▸ Описание задания:
Перепечатайте все данные ниже построчно, не меняя ни одного символа. Изображения в ответ не включайте.

▸ Исходные данные:
----

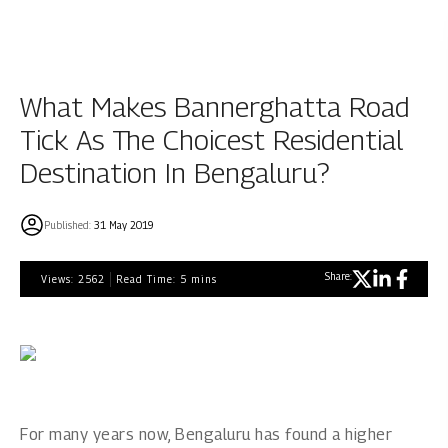
What Makes Bannerghatta Road
Tick As The Choicest Residential
Destination In Bengaluru?
Published:
31 May 2019
Share:
Views:
2562
Read Time:
5
mins
For many years now, Bengaluru has found a higher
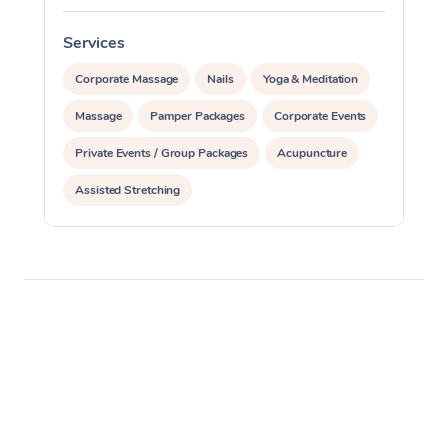
Services
S
Corporate Massage
Nails
Yoga & Meditation
Massage
Pamper Packages
Corporate Events
Private Events / Group Packages
Acupuncture
Assisted Stretching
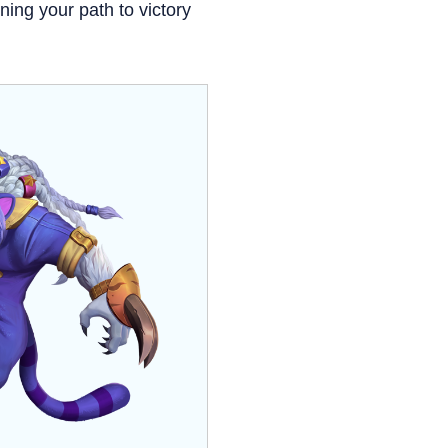
ing your path to victory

----

▸ Ответ на задание:
What Makes Bannerghatta Road
Tick As The Choicest Residential
Destination In Bengaluru?
Published:
31 May 2019
Share:
Views:
2562
Read Time:
5
mins
For many years now, Bengaluru has found a higher
Services
S
Corporate Massage
Nails
Yoga & Meditation
Massage
Pamper Packages
Corporate Events
Private Events / Group Packages
Acupuncture
Assisted Stretching
ing your path to victory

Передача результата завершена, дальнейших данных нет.